Yes stories sometimes are written down. But imagine a situation where a story told in different ways by a lot of different people, is heard by someone who writes it down. Which version did he write down? Was it the most commonly told version? That's the most probable but how can we know? Perhaps he heard a variation that he liked that inspired him to put it into writing. We just don't know.

In any case I think it's likely that stories told by lots of storytellers in lots of ways to lots of small groups have a different effect on culture than a single version of a story being told to practically everyone, and that was really my point.

They heard stories back then from different people, told in different ways, and they surely believed those stories contained truth on some level but how could they know where truth ended and story began?

Today we all hear the same story at the same time: Bill Cosby drugged and raped women. We all hear it. We all wonder about it. Very few doubt that it's true. We're changed by that in different ways than the ancients were changed by the many and various versions of stories about their heroes.
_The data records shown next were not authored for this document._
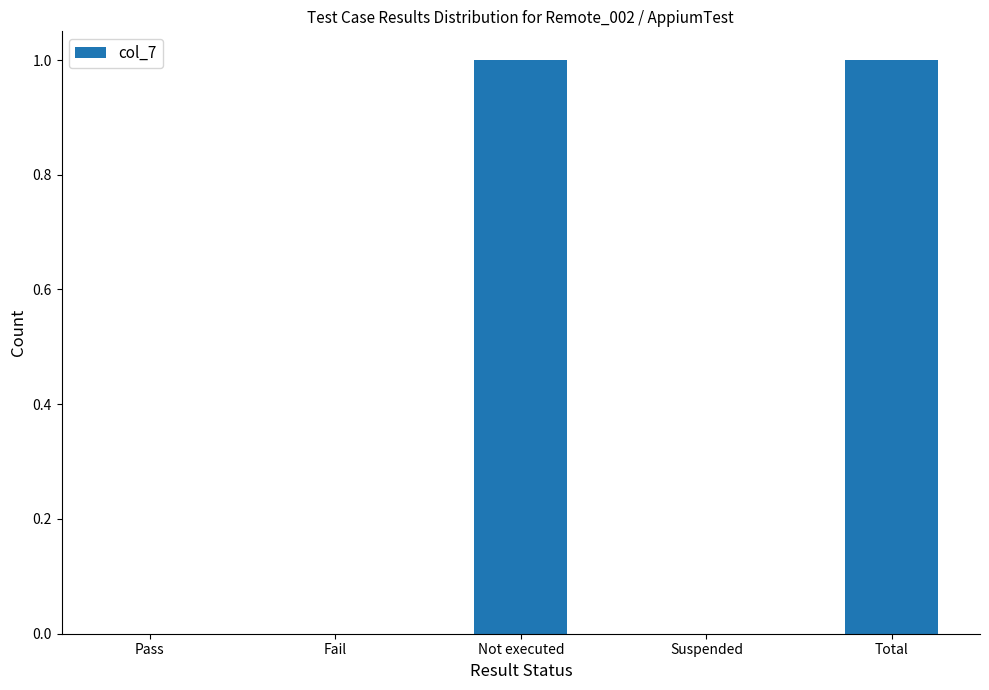

True or false: the data shows 1 at Not executed.

True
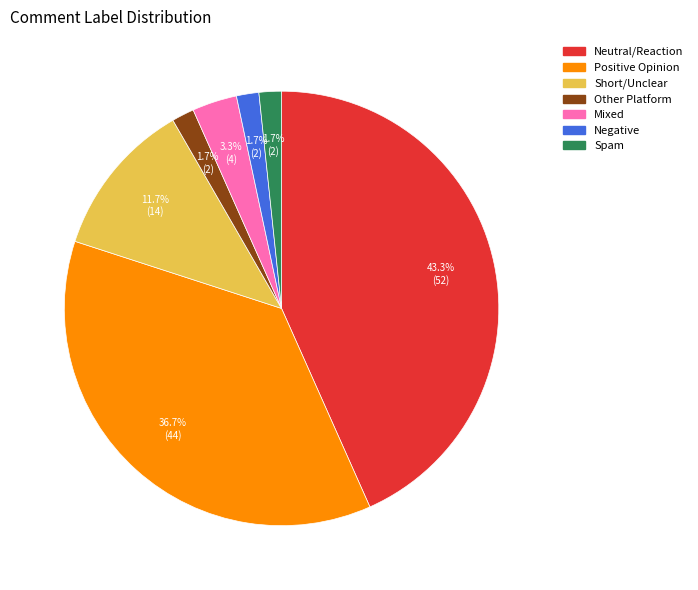

Count the number of slices in the pie.

7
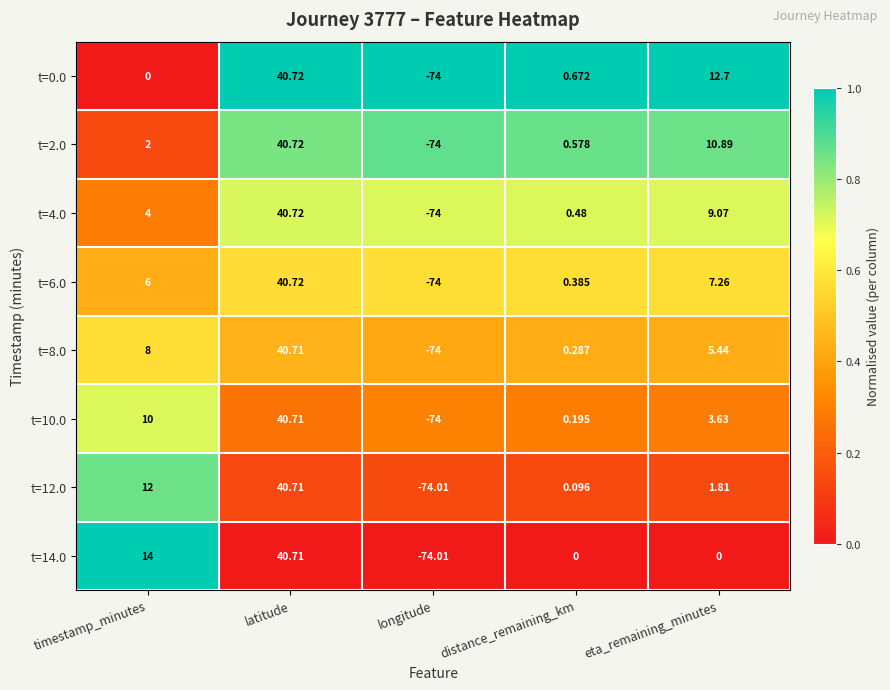

Rank the categories by t=4.0 value from highest to lowest.

latitude, eta_remaining_minutes, timestamp_minutes, distance_remaining_km, longitude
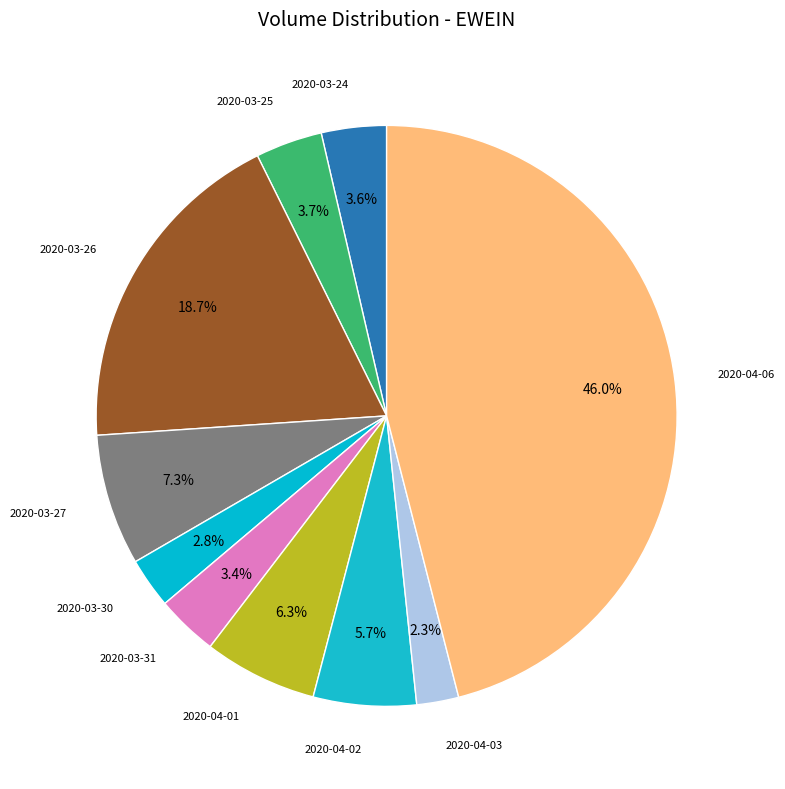

Count the number of slices in the pie.

10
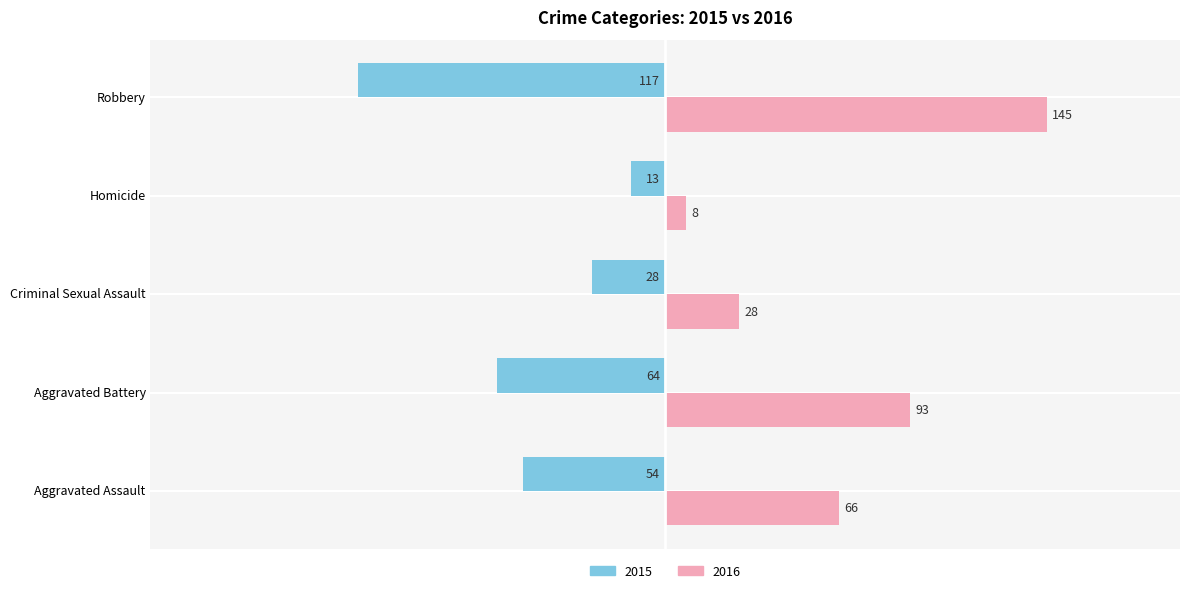

What is the spread (max minus min) of values at Criminal Sexual Assault?

56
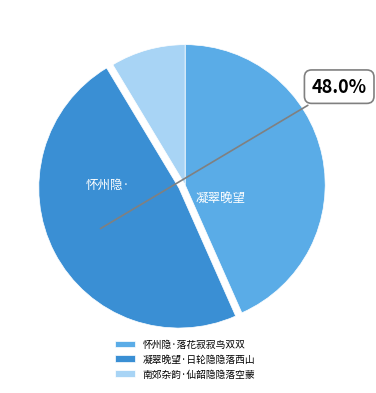

True or false: 南郊杂韵·仙韶隐隐落空蒙 accounts for 3% of the total.

False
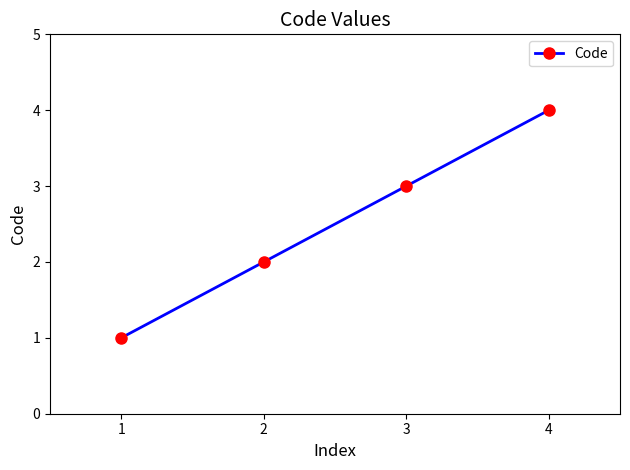

True or false: the data has more than 1 interior local peaks.

False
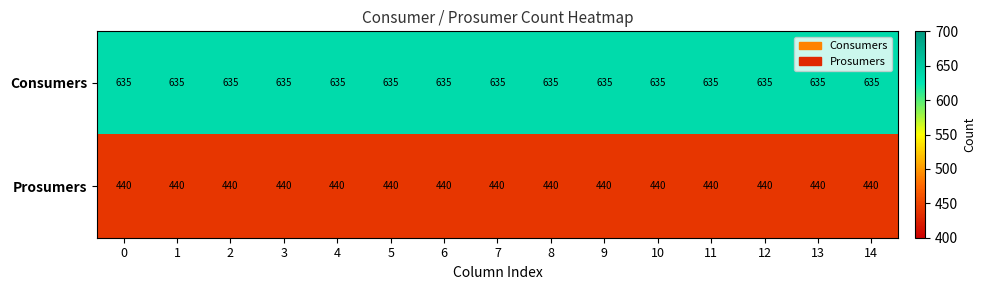

The value of Prosumers at 14 is 440. True or false?

True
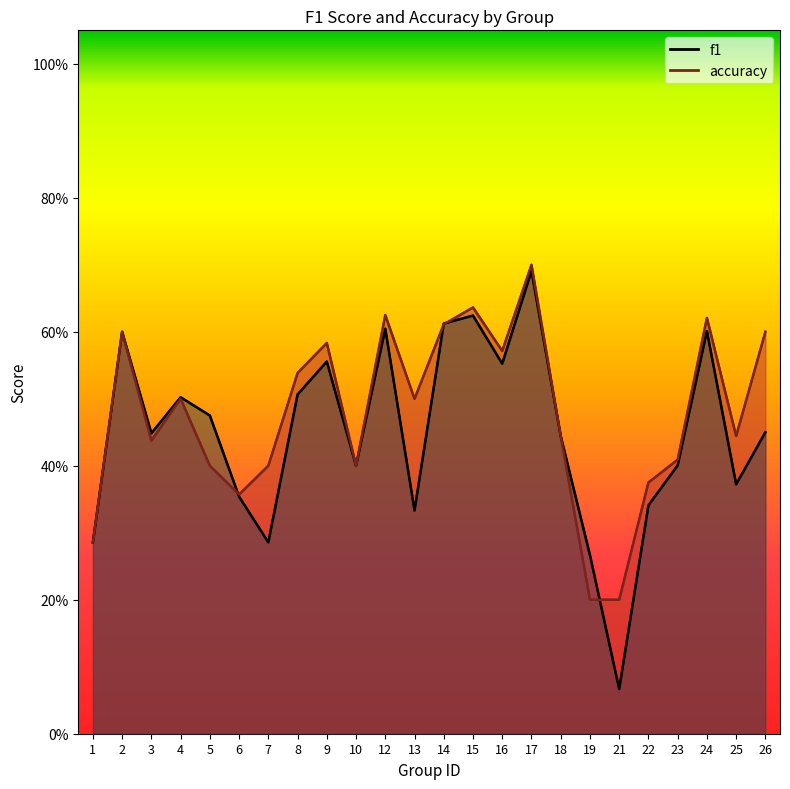

True or false: accuracy (line) has a value of 0.4 at 7.

True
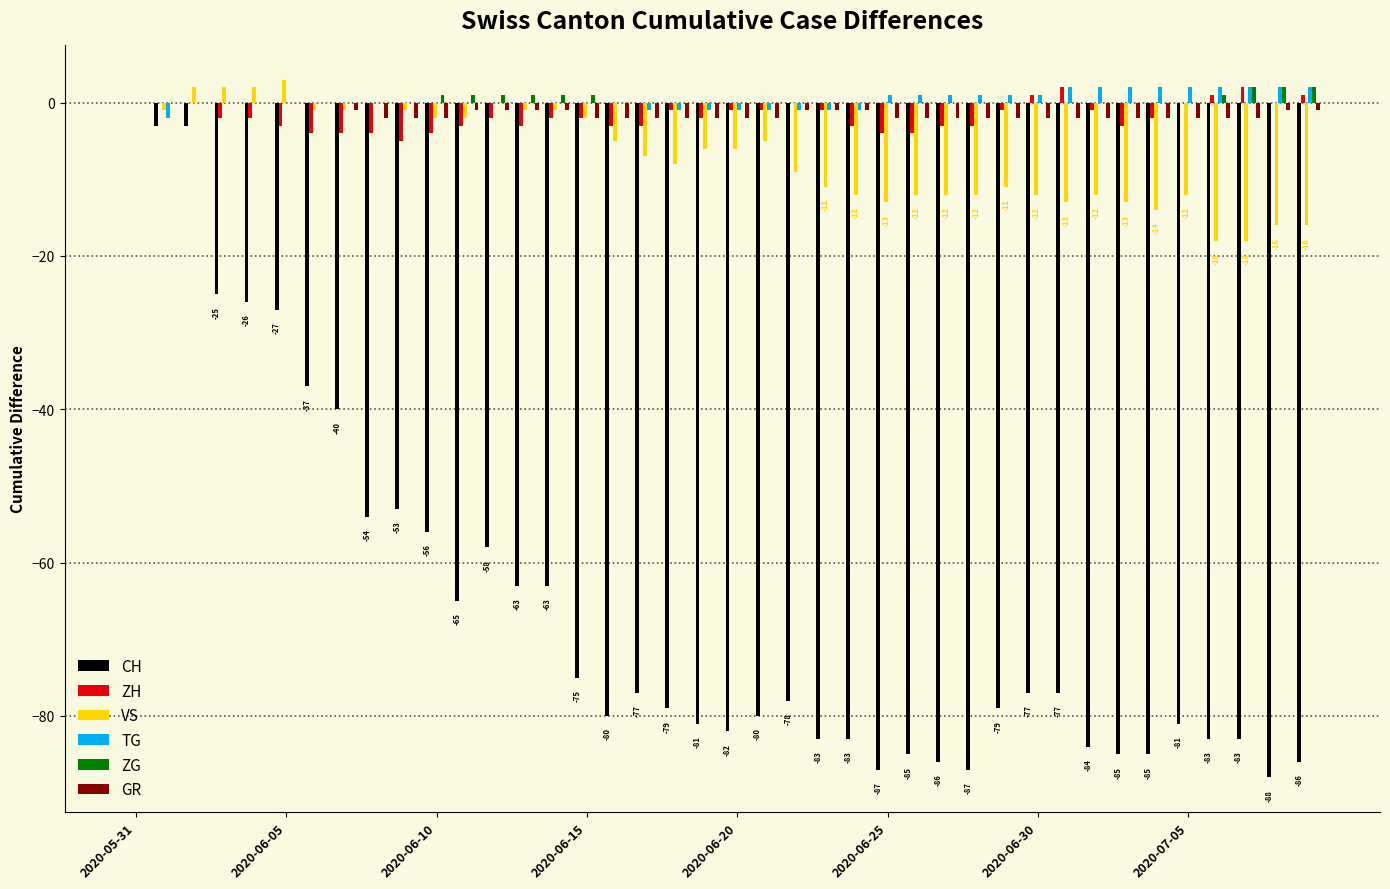

What is the maximum value for VS?

3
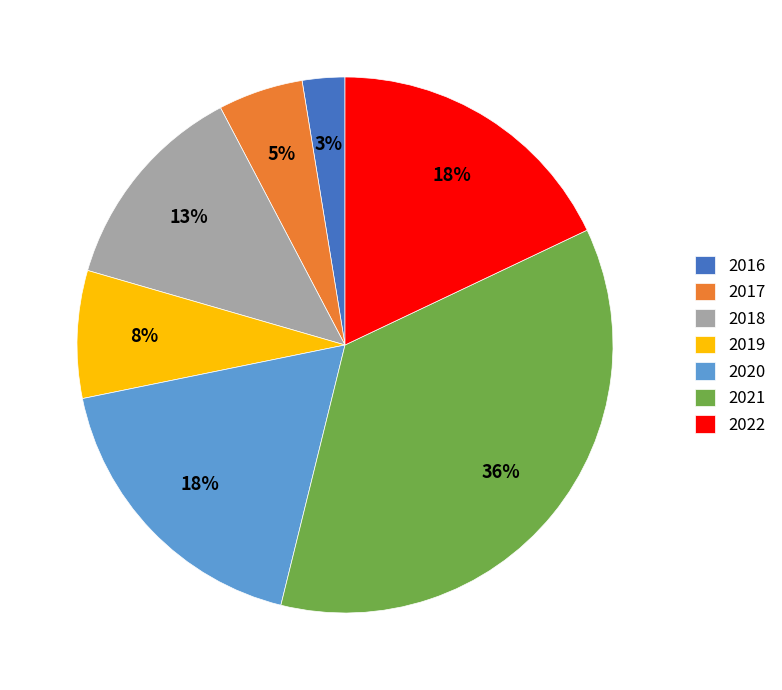

Combined, do 2020 and 2016 account for over 50%?

No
Another, more bookish difference probably comes from the fact that today we have so many stories; so many novels and TV shows and movies. We encounter them and we know not to believe them but we can't help but be changed by them. That's the power of stories. But these stories move us in every imaginable direction.

How can we compare that to the same few stories being told and retold in various ways as truth. Almost as history. It's just not the same thing. Yes, one grew out of the other just like a butterfly grew out of a cocoon. But a butterfly isn't much like a cocoon.

Barry
Aesop comes to mind.
Oh and on TV and movies can we say 60's, 70's and 80's redone.